In both Bruen and Dobbs v. Jackson Women’s Health Organization, in which the Supreme Court overturned Roe v. Wade the day after it decided Bruen, the court abandoned the methods of judicial scrutiny that judges have long used to determine the constitutionality of challenged laws by balancing the governmental interests advanced by the laws in question against the competing rights of individuals affected by the laws. In place of such interest-balancing, the Supreme Court substituted an “originalist” test based exclusively on the justices’ highly selective reading of history and their sense of tradition.
Applying Bruen’s history and tradition standard to domestic violence, the 5th Circuit held that while section 922(g)(8) “embodies salutary policy goals meant to protect vulnerable people in our society”…it is “an [historical] outlier that our ancestors would never have accepted.”
The sexism of the 5th Circuit’s reasoning is blatant. By “our ancestors,” the circuit had in mind the views and interests of the wealthy white men who drafted and debated the merits of the Constitution during the “founding era” at the close of the 18th century. Excluded from the court’s opinion is any mention of the views or interests of the women of that era, who not only lacked the right to vote, but also had no legal protections against domestic violence.
The Justice Department moved quickly to petition the Supreme Court to review the 5th Circuit’s decision, and on June 30, the last day of its 2022-23 term, the court agreed to hear the case.
The Supreme Court is now poised to expand the reach of the Second Amendment yet again, continuing a process that began in 2008, when it sold its soul to the gun lobby with its 5-4 majority opinion written by the late Antonin Scalia in District of Columbia v. Heller, that held for the first time that the Second Amendment protects an individual right to own firearms.
Prior to Heller, the great weight of academic scholarship as well as the court’s 1939 decision in United States v. Miller had construed the Second Amendment, in keeping with the actual debates of the Constitutional Convention, as protecting gun ownership only in connection with service in long-since antiquated state militias.

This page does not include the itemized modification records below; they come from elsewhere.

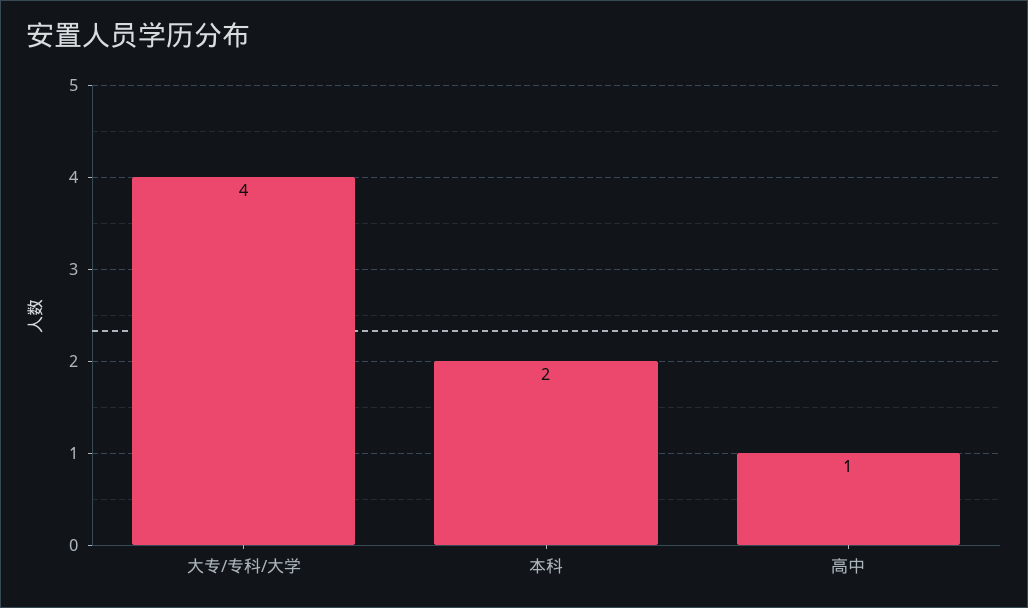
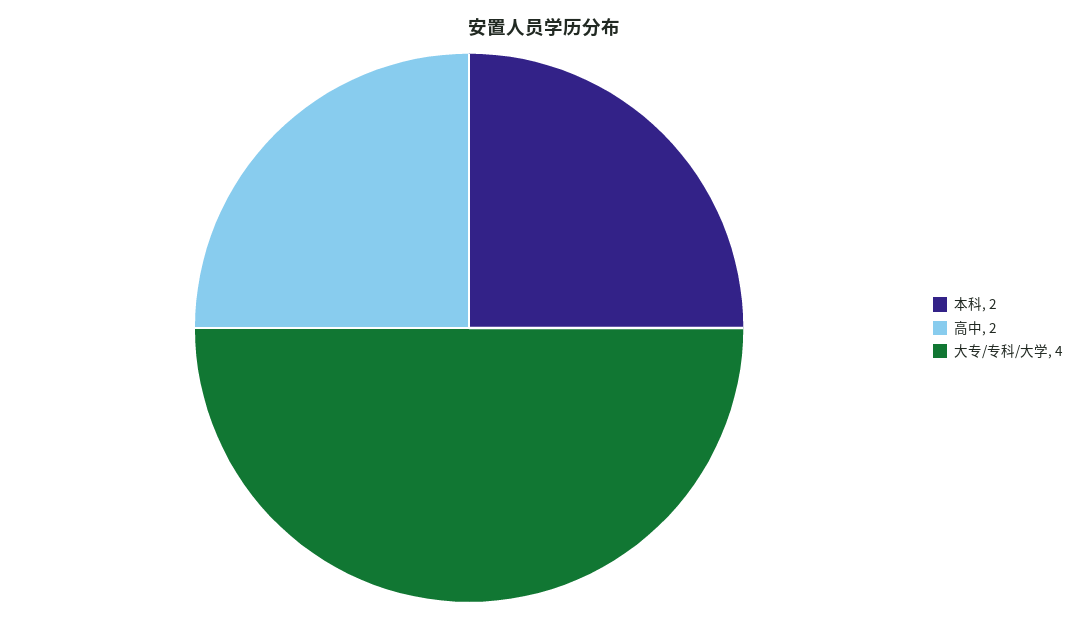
  {
    "大专/专科/大学": 4,
    "本科": 2,
-   "高中": 1
+   "高中": 2
  }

In 2010, the court again genuflected to the gun lobby. In another 5-4 opinion in McDonald v. Chicago, this time written by Samuel Alito, the court extended Heller, holding that the individual right to keep and bear arms is “incorporated” by the 14th Amendment’s due process clause and is therefore applicable to the states and local governments.
Last year’s Bruen decision was decided on a 6-3 vote, with all the court’s Republican appointees, including Chief Justice John Roberts, joining Clarence Thomas’ majority opinion.
Still, there is some cause for optimism. Rahimi is an especially ugly standard-bearer for gun-rights groups. “In some ways Rahimi…is the best case for gun safety advocates,” UCLA law professor Adam Winkler told USA Today in a recent interview. “The justices are going to be understandably reluctant to say that domestic abusers have a right under the Second Amendment to possess firearms.”
To date, no gun-rights groups have filed amicus (“friend of the court”) briefs on Rahimi’s behalf with the Supreme Court, although representatives from both the Second Amendment Foundation and Gun Owners of America told USA Today that they planned to do so.
In the meantime, the court remains mired in a crisis of legitimacy that has seen its public approval ratings plummet to all-time lows. A ruling in Rahimi’s favor will likely aggravate that crisis, and for good reason. Every month an average of 70 women are killed by an intimate partner—some of whom had protection orders against their killers.
The court has until the end of June to resolve the case, just before the 2024 elections.